The deserts turned out to be the chef’s chance to display excellent customer service. While the chocolate cake with pistachio semi-fredo was the chocolate punch we expected, the traditional Sicilian cannoli (pastry filled with sweet ewe’s cheese) came out tasting not at all sweet, almost salty. However, the chef (who was in and out of the kitchen chatting to patrons often) noticed me shaking my head on the first bite of it, went to the kitchen, tried the filling himself and came out to apologise for it and to offer to bring me another one prepared just right! The second one really did taste much better and the chef’s effort was well appreciated.

Service on the whole was friendly if a little slow, the waiters seemed a bit rushed with a full house.

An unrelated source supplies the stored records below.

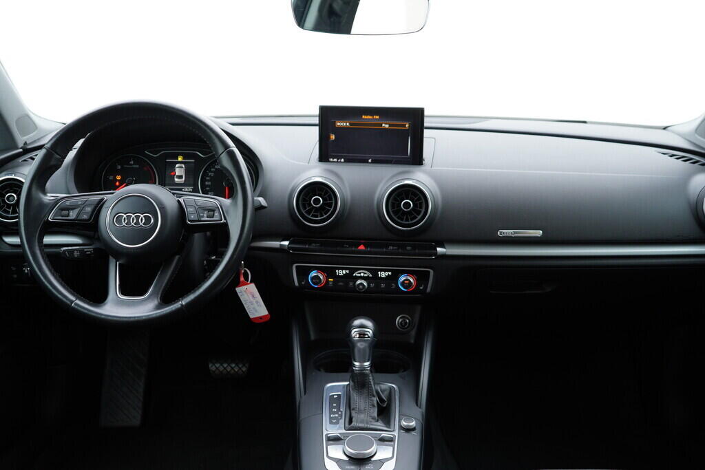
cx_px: 352
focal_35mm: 36
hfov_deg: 53.1
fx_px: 705
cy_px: 235
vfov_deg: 36.9
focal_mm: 24
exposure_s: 1/40
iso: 200
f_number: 2.8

The only other complaint would be the cramped space, as the place is quite small, resulting in small tables, uncomfortable sofas and feeling slightly crowded.

Overall, this restaurant has great food and a genuine desire to ensure customers leave fully satisfied. A more comfortable venue would probably make it that bit better for both customers and staff.

The Wolseley @ Piccadilly

Posted by Yannis Lionis on 12 Dec 2010 | Tagged as: Restaurants

The Wolseley, being a bit of an icon amongst London restaurants, made for a perfect special occasion Sunday lunch. The elegant environment, smartly dressed staff and being full to the brim made for a very buzzing atmosphere - yet intimate and cosy with its brasserie-style decoration (well, it is one) and the impressive building features.

The food choices were the ones you’d expect at a brasserie, and well executed. Our steak frittes was spot on and the 7 hour lamb bursting with taste, while the starters of chicken soup with dumplings and polenta cream with gorgonzola and mushrooms were tasty, if perhaps not particularly exciting. The meal ended on a high with a moreish vanilla cheesecake, reminiscent of the kind you’d find in a New York deli, and a gorgeous crème brûlée.

The wine list has reasonable choices by the glass, and good ones if our Pinot Blanc from Alsace was anything to go by. Service was friendly and competent, but tended to be on the slow side, which perhaps can be forgiven since the place was full.

Overall, this is a good restaurant to have a bit of a treat in, with afternoon tea and brunch looking like equally attractive options on the menu. Be sure to book in advance.

Tom’s Kitchen @ Chelsea

Posted by Yannis Lionis on 17 May 2010 | Tagged as: Restaurants

Tom’s Kitchen is Tom Aikens’ casual eaterie, round the corner from his fine dining restaurant. With a variety of brunch options (such as English breakfast or pancakes) to pub lunch favourites (fish and chips, sausage and mash, pies), there’s always something good to choose for a lazy Saturday or Sunday meal.

We opted for the fish and chips on our visit and were impressed with the result. The batter was delicious, the fish tender and flavoursome, the tartar souce thick, sharp and tangy and the chunky chips perfect. Attention to detail was evident with a very tasty and well seasoned salad accompannying the fish and homemade mayonnaise and ketchup for the chips. There is also a decent selection of wines as well as a single stout on drought.

I believe it might just be the best fish and chips I’ve ever had - mind you, at £19.50, it’s also the most expensive one. The brunch ordered by others also looked delicious, and we will definitely be back to try it.

If this is what Tom’s casual cooking tastes like, I can’t wait to try the fine dining version.